• **DOCUMENT EXCERPT**:

■ ■ ■ ■ ■

Dr Ramanand, the man who decides to bring Dipankar down, is a reputed
gynaecologist, which might lead one to believe he is a man of science. At the
very least, as a medical expert, one might expect him to have a professional
investment in health. But his reaction to a vaccine that might save millions is
not enthusiasm, or even a sceptical intellectual engagement. Rather than the
marvellous possibility of medical advancement, he responds only to the source of
that advancement. And in his mind, Dipankar ticks none of the boxes by which
our system measures achievement: exams, marks, degrees – all ways to fetch a
higher price in a marketplace of status.
Ramanand's scorn
for Dipankar's musicality further establishes the hierarchical nature of this
social-educational marketplace. Sinha doesn't spell it out, but doctors,
engineers and now MBAs see themselves tied for top spot in a modern Indian
educational caste system – with the arts at the bottom. A doctor interested in
music is either miscegenation or proof that he isn't really deserving of his
place at the top.

■ ■ ■ ■ ■

• **INPUT DATA**:
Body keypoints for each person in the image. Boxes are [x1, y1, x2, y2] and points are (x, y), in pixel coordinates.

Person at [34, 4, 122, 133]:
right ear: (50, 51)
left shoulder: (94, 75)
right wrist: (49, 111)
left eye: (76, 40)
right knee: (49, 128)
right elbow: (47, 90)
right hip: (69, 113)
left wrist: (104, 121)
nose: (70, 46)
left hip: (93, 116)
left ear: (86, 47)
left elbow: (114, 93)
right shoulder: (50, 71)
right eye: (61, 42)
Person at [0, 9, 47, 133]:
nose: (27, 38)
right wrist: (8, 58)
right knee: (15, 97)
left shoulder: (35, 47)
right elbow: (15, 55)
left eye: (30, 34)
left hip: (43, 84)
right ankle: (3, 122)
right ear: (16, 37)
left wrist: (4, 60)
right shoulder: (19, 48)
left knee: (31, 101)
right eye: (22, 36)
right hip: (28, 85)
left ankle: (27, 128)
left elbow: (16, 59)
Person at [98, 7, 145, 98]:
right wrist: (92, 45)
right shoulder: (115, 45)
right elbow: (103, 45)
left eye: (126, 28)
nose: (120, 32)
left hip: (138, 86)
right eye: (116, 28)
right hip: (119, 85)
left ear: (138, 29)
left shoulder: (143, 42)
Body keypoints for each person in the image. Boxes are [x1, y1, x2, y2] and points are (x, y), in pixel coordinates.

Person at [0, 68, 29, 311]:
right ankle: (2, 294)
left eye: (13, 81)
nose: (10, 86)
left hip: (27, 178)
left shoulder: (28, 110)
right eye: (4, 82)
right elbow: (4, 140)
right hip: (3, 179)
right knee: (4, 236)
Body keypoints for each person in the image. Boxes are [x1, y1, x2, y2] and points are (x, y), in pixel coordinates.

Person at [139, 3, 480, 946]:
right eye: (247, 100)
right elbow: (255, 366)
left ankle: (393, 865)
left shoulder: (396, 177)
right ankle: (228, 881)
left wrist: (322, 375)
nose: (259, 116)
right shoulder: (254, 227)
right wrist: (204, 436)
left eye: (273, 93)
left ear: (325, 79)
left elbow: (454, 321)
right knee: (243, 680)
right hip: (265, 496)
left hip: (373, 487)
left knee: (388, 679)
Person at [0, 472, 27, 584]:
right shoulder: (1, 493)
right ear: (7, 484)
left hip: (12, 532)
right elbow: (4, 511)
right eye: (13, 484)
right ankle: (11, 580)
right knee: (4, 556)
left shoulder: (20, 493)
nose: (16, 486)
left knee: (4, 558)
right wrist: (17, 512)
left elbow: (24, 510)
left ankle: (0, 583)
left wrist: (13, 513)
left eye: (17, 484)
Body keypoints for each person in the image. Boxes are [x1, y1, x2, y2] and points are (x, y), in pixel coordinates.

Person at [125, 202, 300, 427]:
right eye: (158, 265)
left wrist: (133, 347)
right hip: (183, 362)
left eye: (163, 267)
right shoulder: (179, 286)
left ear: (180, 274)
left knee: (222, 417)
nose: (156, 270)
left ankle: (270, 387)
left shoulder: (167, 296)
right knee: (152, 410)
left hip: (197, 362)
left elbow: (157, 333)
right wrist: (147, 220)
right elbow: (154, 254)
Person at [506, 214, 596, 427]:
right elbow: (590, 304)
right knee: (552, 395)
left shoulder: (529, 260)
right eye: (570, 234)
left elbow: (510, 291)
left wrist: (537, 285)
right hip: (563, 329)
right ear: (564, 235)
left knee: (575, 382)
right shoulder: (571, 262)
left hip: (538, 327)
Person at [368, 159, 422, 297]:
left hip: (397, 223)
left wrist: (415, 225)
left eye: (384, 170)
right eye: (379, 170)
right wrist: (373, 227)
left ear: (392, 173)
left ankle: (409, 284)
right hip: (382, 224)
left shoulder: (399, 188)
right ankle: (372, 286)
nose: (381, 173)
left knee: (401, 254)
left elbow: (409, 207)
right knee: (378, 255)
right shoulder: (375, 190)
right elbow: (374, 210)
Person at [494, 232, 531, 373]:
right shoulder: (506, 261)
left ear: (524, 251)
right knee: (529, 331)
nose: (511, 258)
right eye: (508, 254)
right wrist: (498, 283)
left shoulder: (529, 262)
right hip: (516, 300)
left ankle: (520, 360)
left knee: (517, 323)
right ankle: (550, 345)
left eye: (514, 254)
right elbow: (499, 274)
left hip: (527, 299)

■ ■ ■ ■ ■

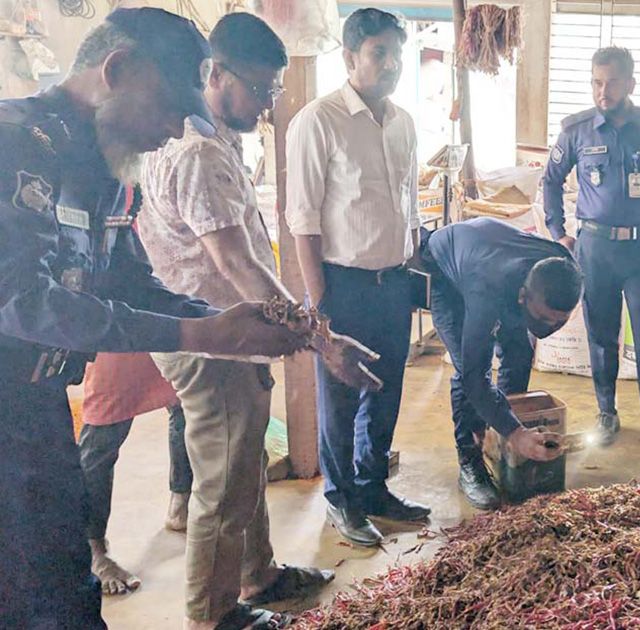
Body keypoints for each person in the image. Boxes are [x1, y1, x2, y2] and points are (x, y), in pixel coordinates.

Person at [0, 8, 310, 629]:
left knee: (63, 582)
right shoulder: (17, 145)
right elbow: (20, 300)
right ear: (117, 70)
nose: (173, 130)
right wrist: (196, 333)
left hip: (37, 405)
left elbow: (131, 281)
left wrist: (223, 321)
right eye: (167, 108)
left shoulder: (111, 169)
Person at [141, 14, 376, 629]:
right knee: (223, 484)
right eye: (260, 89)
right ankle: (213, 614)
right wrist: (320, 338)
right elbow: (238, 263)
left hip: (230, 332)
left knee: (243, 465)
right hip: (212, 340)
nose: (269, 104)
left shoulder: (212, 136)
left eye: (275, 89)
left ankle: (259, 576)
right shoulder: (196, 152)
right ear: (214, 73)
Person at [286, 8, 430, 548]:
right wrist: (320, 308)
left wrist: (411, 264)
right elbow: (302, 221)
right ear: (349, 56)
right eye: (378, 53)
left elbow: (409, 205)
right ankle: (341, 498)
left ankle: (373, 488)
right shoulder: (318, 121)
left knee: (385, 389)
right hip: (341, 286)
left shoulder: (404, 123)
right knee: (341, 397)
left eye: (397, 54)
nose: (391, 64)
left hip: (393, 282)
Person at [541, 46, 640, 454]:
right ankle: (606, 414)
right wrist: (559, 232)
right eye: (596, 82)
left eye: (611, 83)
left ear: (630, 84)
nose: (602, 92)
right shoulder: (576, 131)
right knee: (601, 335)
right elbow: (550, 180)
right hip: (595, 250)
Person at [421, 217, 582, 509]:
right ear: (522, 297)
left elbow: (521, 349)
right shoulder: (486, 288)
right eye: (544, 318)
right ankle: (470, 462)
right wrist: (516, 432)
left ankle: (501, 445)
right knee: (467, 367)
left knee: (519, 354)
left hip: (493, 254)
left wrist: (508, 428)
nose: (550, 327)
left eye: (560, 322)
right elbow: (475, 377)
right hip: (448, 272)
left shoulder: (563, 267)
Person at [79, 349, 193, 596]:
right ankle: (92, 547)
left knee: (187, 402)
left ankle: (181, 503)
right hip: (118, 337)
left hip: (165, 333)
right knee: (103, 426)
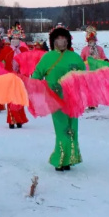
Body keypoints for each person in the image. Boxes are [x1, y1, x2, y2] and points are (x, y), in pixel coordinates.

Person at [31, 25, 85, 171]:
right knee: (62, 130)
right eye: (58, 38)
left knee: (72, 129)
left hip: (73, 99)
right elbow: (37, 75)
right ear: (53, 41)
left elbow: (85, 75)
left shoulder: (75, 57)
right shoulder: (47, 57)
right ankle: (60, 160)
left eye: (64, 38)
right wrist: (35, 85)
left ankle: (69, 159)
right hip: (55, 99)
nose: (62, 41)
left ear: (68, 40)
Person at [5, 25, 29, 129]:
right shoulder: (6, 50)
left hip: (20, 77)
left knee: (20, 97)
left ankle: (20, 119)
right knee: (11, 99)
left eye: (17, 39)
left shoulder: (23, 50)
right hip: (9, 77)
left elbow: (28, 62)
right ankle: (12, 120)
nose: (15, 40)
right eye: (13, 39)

■ ■ ■ ■ ■

• **LIST OF TASKS**:
1 - Please print the part of the passage on Dr Ramanand that opens with the words containing "Dr Ramanand, the" and closes with "marketplace of status.".
2 - Answer these questions from the passage on Dr Ramanand, one answer per line.
(a) What kind of medical specialist is Dr Ramanand?
(b) Which three measures of achievement does the passage list?
(c) What is placed at the bottom of the modern Indian educational caste system?

• **EXPECTED RESPONSES**:
1 -
Dr Ramanand, the man who decides to bring Dipankar down, is a reputed
gynaecologist, which might lead one to believe he is a man of science. At the
very least, as a medical expert, one might expect him to have a professional
investment in health. But his reaction to a vaccine that might save millions is
not enthusiasm, or even a sceptical intellectual engagement. Rather than the
marvellous possibility of medical advancement, he responds only to the source of
that advancement. And in his mind, Dipankar ticks none of the boxes by which
our system measures achievement: exams, marks, degrees – all ways to fetch a
higher price in a marketplace of status.

2 -
(a) A gynaecologist.
(b) Exams, marks and degrees.
(c) The arts.